**RECORDS:**
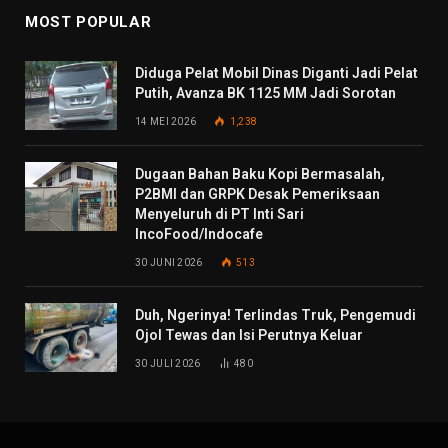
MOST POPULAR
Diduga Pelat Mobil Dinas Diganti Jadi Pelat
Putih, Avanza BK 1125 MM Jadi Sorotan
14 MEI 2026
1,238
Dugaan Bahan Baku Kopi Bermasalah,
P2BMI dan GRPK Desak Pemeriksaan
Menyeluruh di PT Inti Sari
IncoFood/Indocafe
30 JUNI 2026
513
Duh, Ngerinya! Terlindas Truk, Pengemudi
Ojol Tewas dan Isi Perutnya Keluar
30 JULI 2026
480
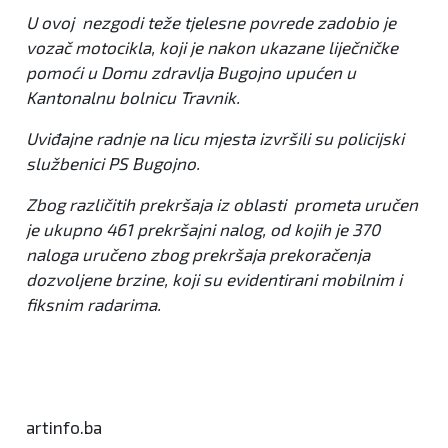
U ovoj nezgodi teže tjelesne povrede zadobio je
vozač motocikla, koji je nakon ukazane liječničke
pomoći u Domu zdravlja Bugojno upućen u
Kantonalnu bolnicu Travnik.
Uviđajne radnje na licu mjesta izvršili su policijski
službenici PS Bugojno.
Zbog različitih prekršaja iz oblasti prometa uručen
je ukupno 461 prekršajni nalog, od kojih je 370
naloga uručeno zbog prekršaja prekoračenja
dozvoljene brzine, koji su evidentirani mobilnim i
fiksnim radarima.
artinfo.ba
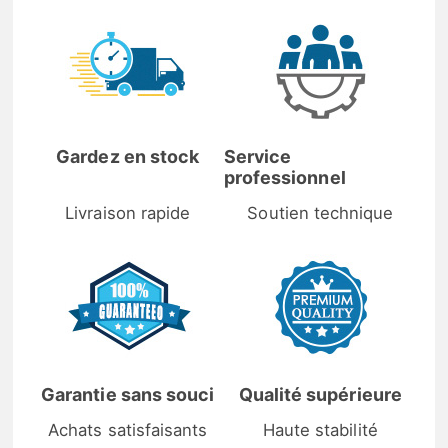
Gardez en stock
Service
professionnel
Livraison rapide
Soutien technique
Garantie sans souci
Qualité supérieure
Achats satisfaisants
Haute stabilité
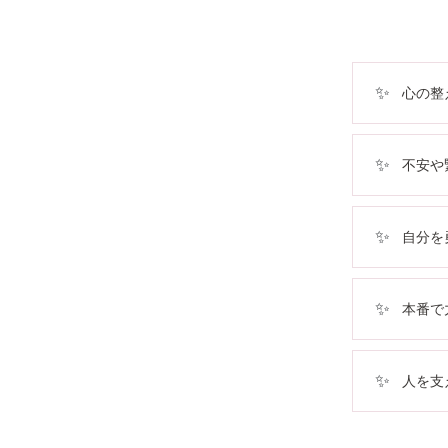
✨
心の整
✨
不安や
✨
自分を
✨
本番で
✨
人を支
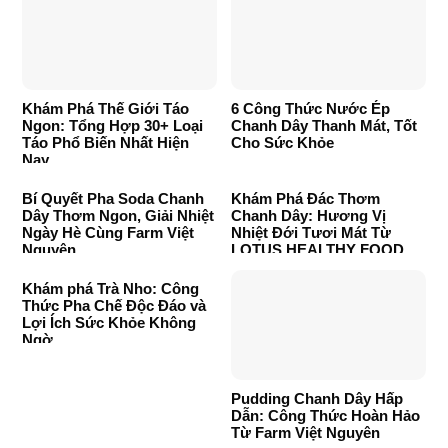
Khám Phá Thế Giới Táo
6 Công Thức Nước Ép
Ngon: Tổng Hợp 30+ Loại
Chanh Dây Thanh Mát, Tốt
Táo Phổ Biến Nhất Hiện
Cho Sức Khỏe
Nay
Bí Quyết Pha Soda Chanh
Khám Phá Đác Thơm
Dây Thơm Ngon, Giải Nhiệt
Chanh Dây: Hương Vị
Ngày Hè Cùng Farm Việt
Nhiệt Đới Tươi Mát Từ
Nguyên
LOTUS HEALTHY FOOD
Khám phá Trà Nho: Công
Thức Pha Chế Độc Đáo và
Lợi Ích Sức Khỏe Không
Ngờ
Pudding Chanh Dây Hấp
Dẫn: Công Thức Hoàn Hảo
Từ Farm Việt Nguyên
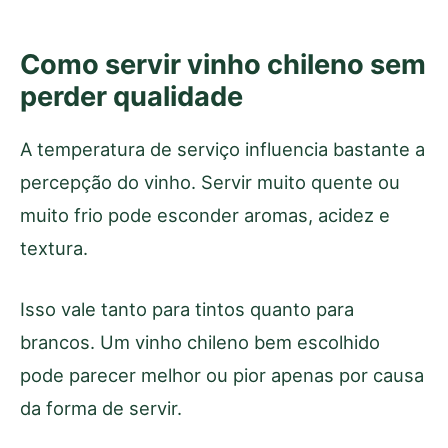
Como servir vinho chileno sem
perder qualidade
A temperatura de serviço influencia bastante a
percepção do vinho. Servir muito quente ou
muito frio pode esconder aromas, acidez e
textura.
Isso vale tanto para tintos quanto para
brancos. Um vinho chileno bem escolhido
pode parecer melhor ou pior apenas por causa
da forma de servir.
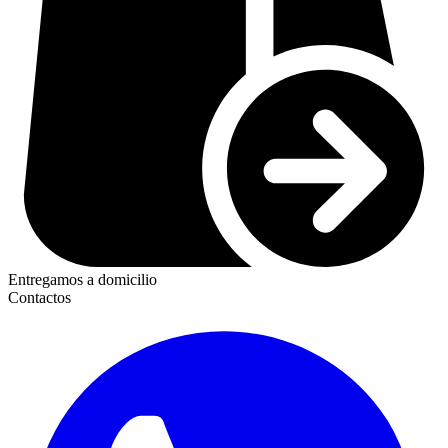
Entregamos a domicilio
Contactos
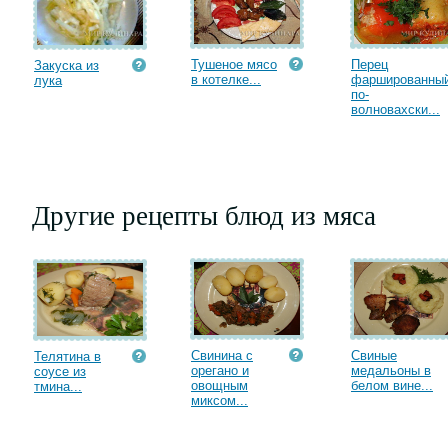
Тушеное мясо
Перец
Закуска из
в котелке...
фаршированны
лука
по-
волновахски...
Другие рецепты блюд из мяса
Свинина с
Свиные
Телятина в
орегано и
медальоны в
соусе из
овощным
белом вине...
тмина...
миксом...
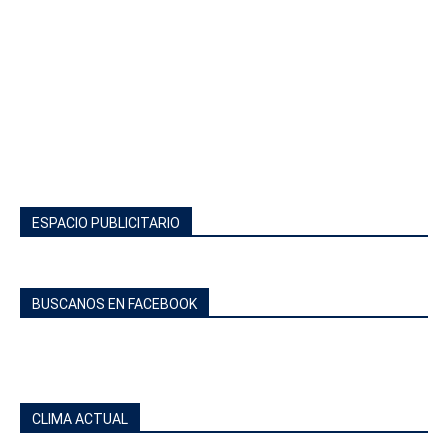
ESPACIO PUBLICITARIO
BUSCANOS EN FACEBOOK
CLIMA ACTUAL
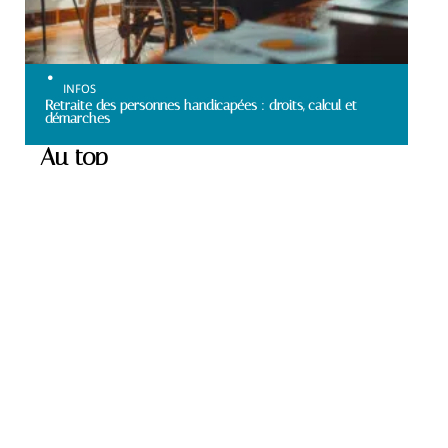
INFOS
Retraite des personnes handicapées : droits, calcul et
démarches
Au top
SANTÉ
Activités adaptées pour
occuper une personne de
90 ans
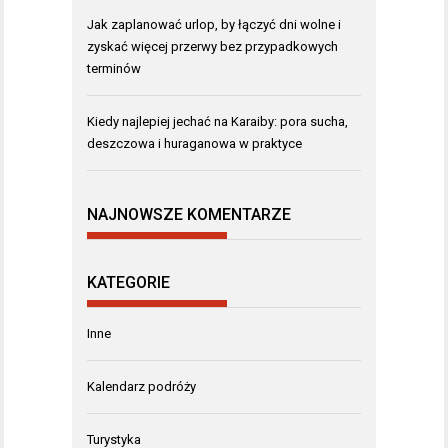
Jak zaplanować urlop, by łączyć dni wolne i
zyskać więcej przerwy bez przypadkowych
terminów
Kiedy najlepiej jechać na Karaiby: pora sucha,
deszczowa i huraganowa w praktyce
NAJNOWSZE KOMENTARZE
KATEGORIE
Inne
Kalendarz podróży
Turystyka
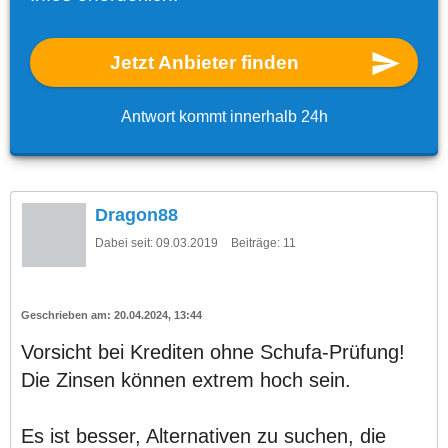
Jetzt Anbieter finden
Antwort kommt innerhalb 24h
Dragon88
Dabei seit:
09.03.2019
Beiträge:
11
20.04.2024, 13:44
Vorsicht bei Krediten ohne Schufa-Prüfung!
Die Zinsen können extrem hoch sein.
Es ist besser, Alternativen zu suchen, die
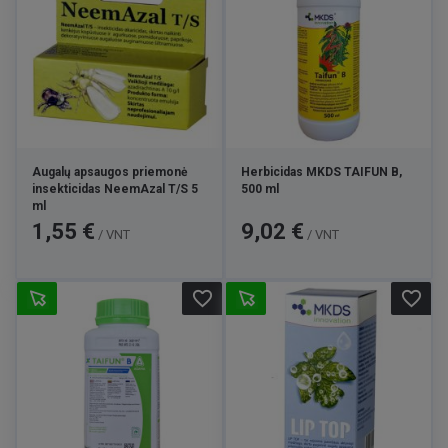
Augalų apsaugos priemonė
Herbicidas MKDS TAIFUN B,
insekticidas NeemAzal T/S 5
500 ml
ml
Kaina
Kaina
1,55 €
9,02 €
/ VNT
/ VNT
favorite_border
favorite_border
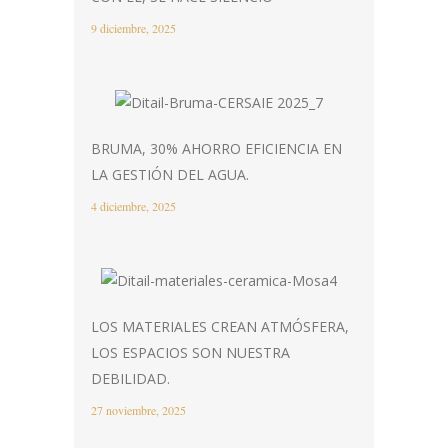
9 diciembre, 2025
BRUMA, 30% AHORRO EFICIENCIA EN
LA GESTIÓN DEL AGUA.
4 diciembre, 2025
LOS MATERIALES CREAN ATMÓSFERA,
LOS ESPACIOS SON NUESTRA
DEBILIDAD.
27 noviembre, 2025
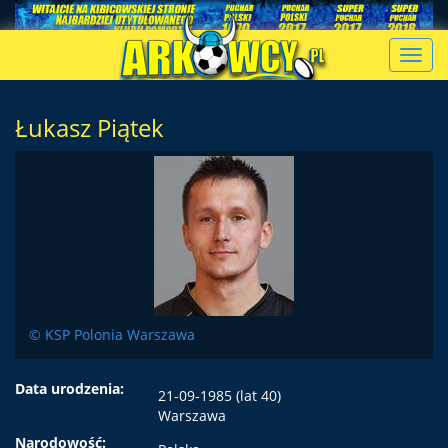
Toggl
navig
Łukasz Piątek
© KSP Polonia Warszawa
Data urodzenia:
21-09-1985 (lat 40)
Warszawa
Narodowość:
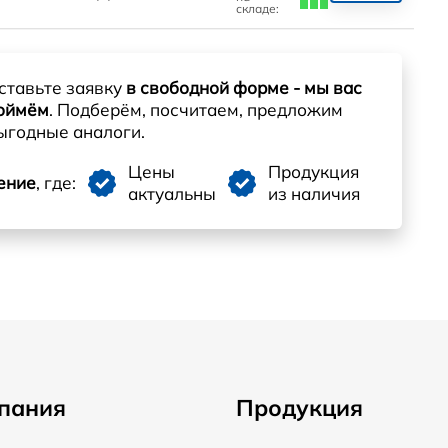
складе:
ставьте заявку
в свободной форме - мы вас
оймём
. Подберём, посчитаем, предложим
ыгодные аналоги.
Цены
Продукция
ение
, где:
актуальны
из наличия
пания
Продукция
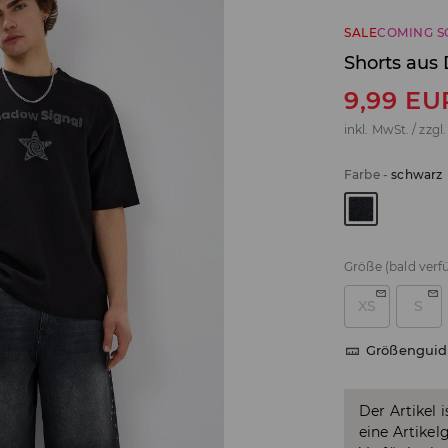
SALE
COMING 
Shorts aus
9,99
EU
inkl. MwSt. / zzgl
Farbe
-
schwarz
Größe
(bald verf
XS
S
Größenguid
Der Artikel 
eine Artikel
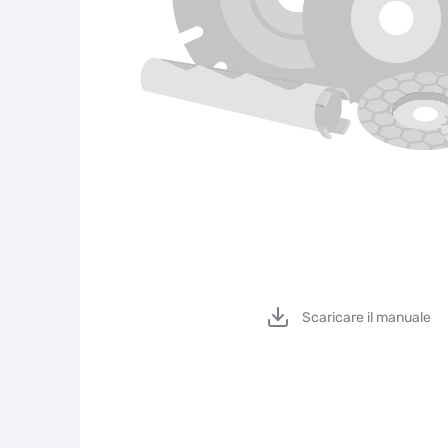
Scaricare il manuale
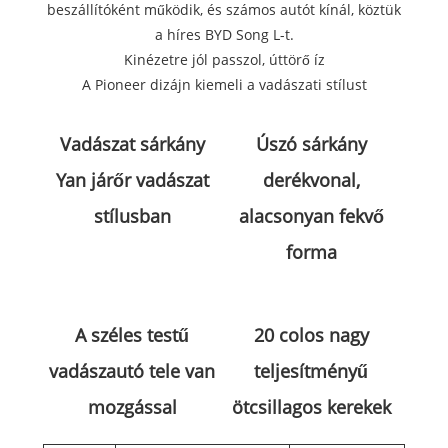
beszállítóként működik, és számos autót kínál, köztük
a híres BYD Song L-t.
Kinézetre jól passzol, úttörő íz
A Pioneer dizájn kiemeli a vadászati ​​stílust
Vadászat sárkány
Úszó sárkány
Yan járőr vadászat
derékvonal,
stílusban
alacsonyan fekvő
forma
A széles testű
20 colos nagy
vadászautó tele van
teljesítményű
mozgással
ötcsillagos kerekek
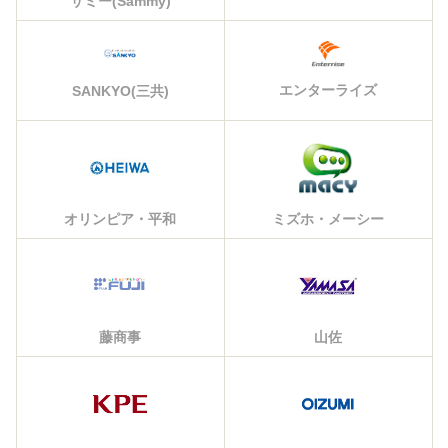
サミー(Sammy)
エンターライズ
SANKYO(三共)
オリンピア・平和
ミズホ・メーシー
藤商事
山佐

**ACTION ITEM:**
Recast every line of text in the material above as a JSON list of strings, one string per line, with blank lines dropped. Leave the pictures out.

**TASK ANSWER:**
[
  "MOST POPULAR",
  "Diduga Pelat Mobil Dinas Diganti Jadi Pelat",
  "Putih, Avanza BK 1125 MM Jadi Sorotan",
  "14 MEI 2026",
  "1,238",
  "Dugaan Bahan Baku Kopi Bermasalah,",
  "P2BMI dan GRPK Desak Pemeriksaan",
  "Menyeluruh di PT Inti Sari",
  "IncoFood/Indocafe",
  "30 JUNI 2026",
  "513",
  "Duh, Ngerinya! Terlindas Truk, Pengemudi",
  "Ojol Tewas dan Isi Perutnya Keluar",
  "30 JULI 2026",
  "480",
  "U ovoj nezgodi teže tjelesne povrede zadobio je",
  "vozač motocikla, koji je nakon ukazane liječničke",
  "pomoći u Domu zdravlja Bugojno upućen u",
  "Kantonalnu bolnicu Travnik.",
  "Uviđajne radnje na licu mjesta izvršili su policijski",
  "službenici PS Bugojno.",
  "Zbog različitih prekršaja iz oblasti prometa uručen",
  "je ukupno 461 prekršajni nalog, od kojih je 370",
  "naloga uručeno zbog prekršaja prekoračenja",
  "dozvoljene brzine, koji su evidentirani mobilnim i",
  "fiksnim radarima.",
  "artinfo.ba",
  "Gardez en stock",
  "Service",
  "professionnel",
  "Livraison rapide",
  "Soutien technique",
  "Garantie sans souci",
  "Qualité supérieure",
  "Achats satisfaisants",
  "Haute stabilité",
  "✨",
  "心の整",
  "✨",
  "不安や",
  "✨",
  "自分を",
  "✨",
  "本番で",
  "✨",
  "人を支",
  "Khám Phá Thế Giới Táo",
  "6 Công Thức Nước Ép",
  "Ngon: Tổng Hợp 30+ Loại",
  "Chanh Dây Thanh Mát, Tốt",
  "Táo Phổ Biến Nhất Hiện",
  "Cho Sức Khỏe",
  "Nay",
  "Bí Quyết Pha Soda Chanh",
  "Khám Phá Đác Thơm",
  "Dây Thơm Ngon, Giải Nhiệt",
  "Chanh Dây: Hương Vị",
  "Ngày Hè Cùng Farm Việt",
  "Nhiệt Đới Tươi Mát Từ",
  "Nguyên",
  "LOTUS HEALTHY FOOD",
  "Khám phá Trà Nho: Công",
  "Thức Pha Chế Độc Đáo và",
  "Lợi Ích Sức Khỏe Không",
  "Ngờ",
  "Pudding Chanh Dây Hấp",
  "Dẫn: Công Thức Hoàn Hảo",
  "Từ Farm Việt Nguyên",
  "Como servir vinho chileno sem",
  "perder qualidade",
  "A temperatura de serviço influencia bastante a",
  "percepção do vinho. Servir muito quente ou",
  "muito frio pode esconder aromas, acidez e",
  "textura.",
  "Isso vale tanto para tintos quanto para",
  "brancos. Um vinho chileno bem escolhido",
  "pode parecer melhor ou pior apenas por causa",
  "da forma de servir.",
  "Entregamos a domicilio",
  "Contactos",
  "Тушеное мясо",
  "Перец",
  "Закуска из",
  "в котелке...",
  "фаршированны",
  "лука",
  "по-",
  "волновахски...",
  "Другие рецепты блюд из мяса",
  "Свинина с",
  "Свиные",
  "Телятина в",
  "орегано и",
  "медальоны в",
  "соусе из",
  "овощным",
  "белом вине...",
  "тмина...",
  "миксом...",
  "ESPACIO PUBLICITARIO",
  "BUSCANOS EN FACEBOOK",
  "CLIMA ACTUAL",
  "INFOS",
  "Retraite des personnes handicapées : droits, calcul et",
  "démarches",
  "Au top",
  "SANTÉ",
  "Activités adaptées pour",
  "occuper une personne de",
  "90 ans",
  "Jak zaplanować urlop, by łączyć dni wolne i",
  "zyskać więcej przerwy bez przypadkowych",
  "terminów",
  "Kiedy najlepiej jechać na Karaiby: pora sucha,",
  "deszczowa i huraganowa w praktyce",
  "NAJNOWSZE KOMENTARZE",
  "KATEGORIE",
  "Inne",
  "Kalendarz podróży",
  "Turystyka",
  "Jetzt Anbieter finden",
  "Antwort kommt innerhalb 24h",
  "Dragon88",
  "Dabei seit:",
  "09.03.2019",
  "Beiträge:",
  "11",
  "20.04.2024, 13:44",
  "Vorsicht bei Krediten ohne Schufa-Prüfung!",
  "Die Zinsen können extrem hoch sein.",
  "Es ist besser, Alternativen zu suchen, die",
  "Augalų apsaugos priemonė",
  "Herbicidas MKDS TAIFUN B,",
  "insekticidas NeemAzal T/S 5",
  "500 ml",
  "ml",
  "Kaina",
  "Kaina",
  "1,55 €",
  "9,02 €",
  "/ VNT",
  "/ VNT",
  "favorite_border",
  "favorite_border",
  "9 diciembre, 2025",
  "BRUMA, 30% AHORRO EFICIENCIA EN",
  "LA GESTIÓN DEL AGUA.",
  "4 diciembre, 2025",
  "LOS MATERIALES CREAN ATMÓSFERA,",
  "LOS ESPACIOS SON NUESTRA",
  "DEBILIDAD.",
  "27 noviembre, 2025",
  "Toggl",
  "navig",
  "Łukasz Piątek",
  "© KSP Polonia Warszawa",
  "Data urodzenia:",
  "21-09-1985 (lat 40)",
  "Warszawa",
  "Narodowość:",
  "складе:",
  "ставьте заявку",
  "в свободной форме - мы вас",
  "оймём",
  ". Подберём, посчитаем, предложим",
  "ыгодные аналоги.",
  "Цены",
  "Продукция",
  "ение",
  ", где:",
  "актуальны",
  "из наличия",
  "пания",
  "Продукция",
  "SALE",
  "COMING ",
  "Shorts aus",
  "9,99",
  "EU",
  "inkl. MwSt. / zzgl",
  "Farbe",
  "-",
  "schwarz",
  "Größe",
  "(bald verf",
  "XS",
  "S",
  "Größenguid",
  "Der Artikel ",
  "eine Artikel",
  "Scaricare il manuale",
  "beszállítóként működik, és számos autót kínál, köztük",
  "a híres BYD Song L-t.",
  "Kinézetre jól passzol, úttörő íz",
  "A Pioneer dizájn kiemeli a vadászati ​​stílust",
  "Vadászat sárkány",
  "Úszó sárkány",
  "Yan járőr vadászat",
  "derékvonal,",
  "stílusban",
  "alacsonyan fekvő",
  "forma",
  "A széles testű",
  "20 colos nagy",
  "vadászautó tele van",
  "teljesítményű",
  "mozgással",
  "ötcsillagos kerekek",
  "サミー(Sammy)",
  "エンターライズ",
  "SANKYO(三共)",
  "オリンピア・平和",
  "ミズホ・メーシー",
  "藤商事",
  "山佐"
]